Kode Etik Advokat telah mengalami satu kali perubahan di Jakarta pada tanggal 1 Oktober 2002 oleh yaitu, merunah seluruh ketentuan Bab XXII, Pasal 24 Kode Etik Advokat Indonesia yang ditetapkan pada tanggal 23 Mei 2002, sehingga seluruhnya menjadi :

BAB XXII
PENUTUP

Kode Etik Advokat ini berlaku sejak tanggal ditetapkan, yaitu sejak tanggal 23 Mei 2002


2. PENGAWASAN DAN PELAKSANAAN KODE ETIK

Pasal 26 ayat (3) UU Advokat menentukan bahwa pengawasan atas pelaksanaan kode etik profesi Advokat dilakukan oleh Organisasi Advokat. Pengawasan dalam hal ini sebagai tindakan teknis dan administratif terhadap Advokat untuk menjaga agar dalam menjalankan profesinya sesuai dengan kode etik profesi yang diatur dalam peraturan perundang-undangan.

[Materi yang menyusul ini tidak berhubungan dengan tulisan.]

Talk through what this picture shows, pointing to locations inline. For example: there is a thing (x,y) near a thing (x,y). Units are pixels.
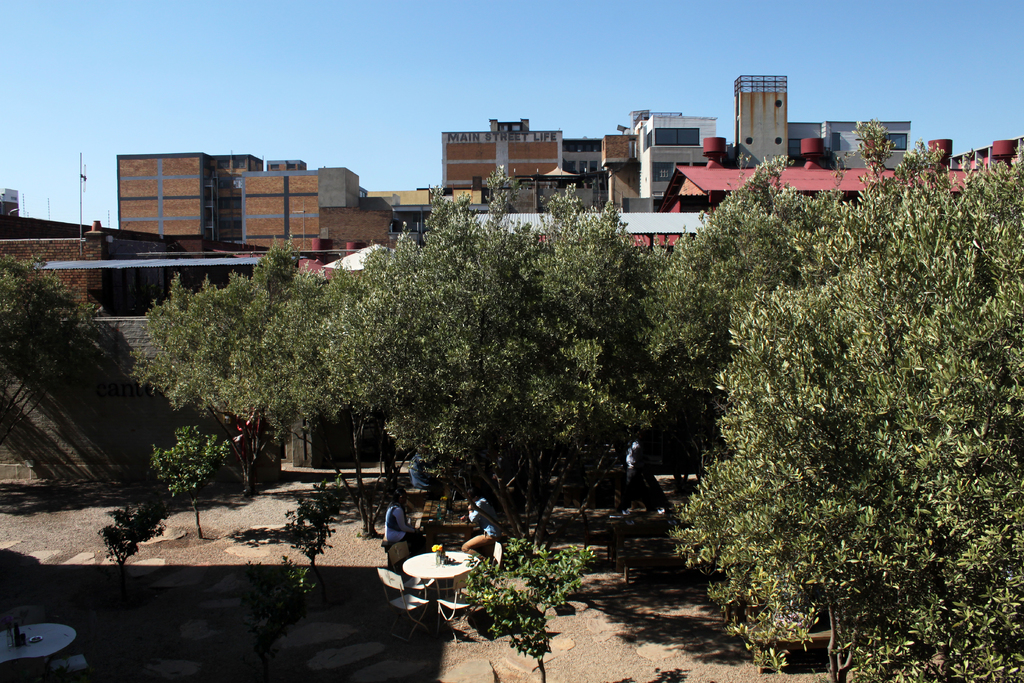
In the front of the image (512,543) there are chairs (465,601), people (473,521), tables (430,525), trees (678,348) and objects (432,550). In the background of the image (523,136) there are buildings (133,226), poles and sky (381,82).
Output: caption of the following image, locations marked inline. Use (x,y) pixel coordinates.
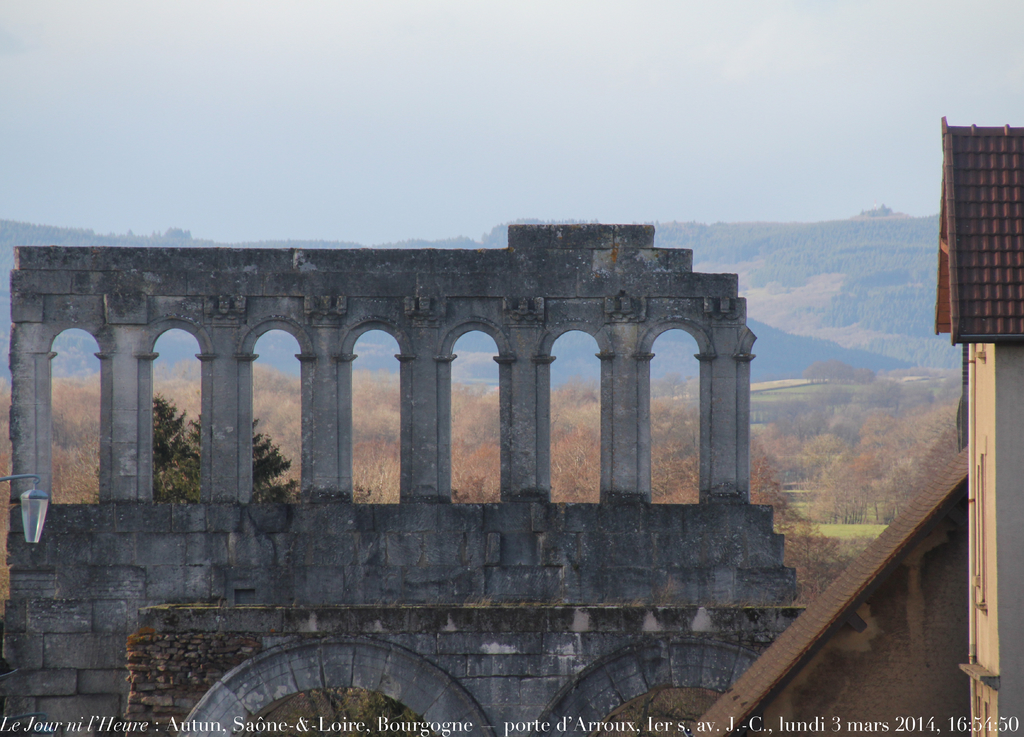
In this image we can see sky (458,149), hills (903,252), monument (639,577), trees (498,493) and ground (875,530).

Pasal 27 ayat (1) UU Advokat, Organisasi Advokat membentuk Dewan Kehormatan Organisasi Advokat, baik ditingkat pusat maupun ditingkat daerah. Pasal 9 huruf b Kode Etik  Advokat Indonesia menyatakan bahwa pengawasan atas pelaksanaan Kode etik Advokat dilakukan oleh Dewan Kehormatan. Berdasarkan Pasal tersebut, maka fungsi dewan Kehormatan berwenang memeriksa dan mengadili perkara pelanggaran Kode Etik yang dilakukan oleh Advokat berdasarkan tata cara Dewan Kehormatan Organisasi Advokat.

3. KEPRIBADIAN ADVOKAT

Advokat adalah warga negara Indonesia yang bertakwa kepada Tuhan Yang Maha Esa, yang dalam melaksanakan tugasnya menjunjung tinggi hukum, Undang Undang Dasar Republik Indonesia Tahun 1945, Kode Etik Advokat, serta sumpah jabatannya.
Pasal 4 Kode Etik Advokat menjabarkan lebih lanjut mengenai kepribadian Advokat, yaitu :
1. Advokat dalam melakukan tugasnya tidak bertujuan semata-mata untuk memperoleh imbalan materi, tetapi lebih mengutamakan tegaknya hukum, kebenaran dan keadilan.
2. Advokat wajib memelihara rasa solidaritas diantara teman sejawat
3. Advokat dapat menolak untuk memberi nasihat atau bantuan hukum kepada setiap orang yang memerlukan jasa atau bantuan hukum dengan alasan, karena tidak sesuai dengan keahliannya dan bertentangan dengan hati nuraninya. Akan tetapi, ia tidak dapat menolak dengan alasan karena perbedaan agama, kepercayaan, suku, keturunan, jenis kelamin, keyakinan politik dan kedudukan sosialnya.
4. Advokat dalam menjalankan profesinya adalah wajib memperjuangkan hak-hak manusia dalam negara hukum Indonesia, bebas, mandiri dan tidak dipengaruhi oleh siapapun.
5. Advokat wajib memberikan bantuan dan pembelaan hukum kepada teman sejawat yang diduga atau didakwa dalam suatu perkara pidana atau permintaannya atau karena penunjukkan organisasi profesi.
6. Advokat dalam menjalankan profesinya harus bersifat sopan terhadap semua pihak namun wajib mempertahankan hak dan martabat Advokat.
7. Advokat tidak dibenarkan melakukan pekerjaan lain yang dapat merugikan kebebasan, derajat, dan martabat Advokat.
8. Advokat harus menjunjung tinggi profesinya sebagai profesi yang terhormat (officium nobile); dan
9. Seorang Advokat yang kemudian diangkat menjadi pejabat negara (eksekutif, legislatif, dan yudikatif) tidak diperkenankan untuk :
a). Berpraktik sebagai Advokat
b). Namanya dicantumkan/dipergunakan oleh siapa pun, oleh kantor mana pun dalam suatu perkara yang sedang diproses/berjalan selama ia menduduki jabatan tersebut.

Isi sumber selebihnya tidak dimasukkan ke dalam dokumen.